Sakalti/Saka-14B

TEXT GENERATIONConcurrency Cost:1Model Size:14.8BQuant:FP8Ctx Length:32kPublished:Feb 5, 2025Architecture:Transformer0.0K Cold

Saka-14B is a 14.8 billion parameter language model created by Sakalti, developed using the TIES merge method. It is based on sometimesanotion/Qwenvergence-14B-v11 and incorporates sometimesanotion/Lamarck-14B-v0.7. This model is a merged architecture, designed to combine the strengths of its constituent models, and features a notable context length of 131072 tokens.

Loading preview...

Model Overview

Saka-14B is a 14.8 billion parameter language model developed by Sakalti. This model was created using the TIES (Trimmed-mean-based Information Exchange Strategy) merge method, which combines multiple pre-trained language models into a single, more capable model.

Merge Details

The base model for Saka-14B is sometimesanotion/Qwenvergence-14B-v11. It integrates sometimesanotion/Lamarck-14B-v0.7 as a contributing model.
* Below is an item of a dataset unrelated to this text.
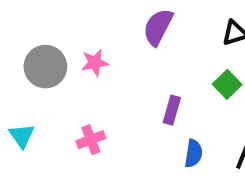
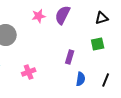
pink star: (95, 63) -> (39, 16), moved
green square: (227, 84) -> (98, 44), turned 32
The TIES method, as described in the original paper, is designed to efficiently merge models by identifying and combining their most salient features.

Key Characteristics

  • Parameter Count: 14.8 billion parameters.
  • Merge Method: Utilizes the TIES merging technique for combining model weights.
  • Base Model: Built upon the Qwenvergence-14B-v11 architecture.
  • Context Length: Features a substantial context window of 131072 tokens, allowing for processing of extensive inputs.

Potential Use Cases

Given its merged nature and large context window, Saka-14B is suitable for applications requiring:

  • Processing and understanding long documents or conversations.
  • Tasks that benefit from the combined knowledge and capabilities of its constituent models.
  • Exploration of merged model performance in various NLP benchmarks.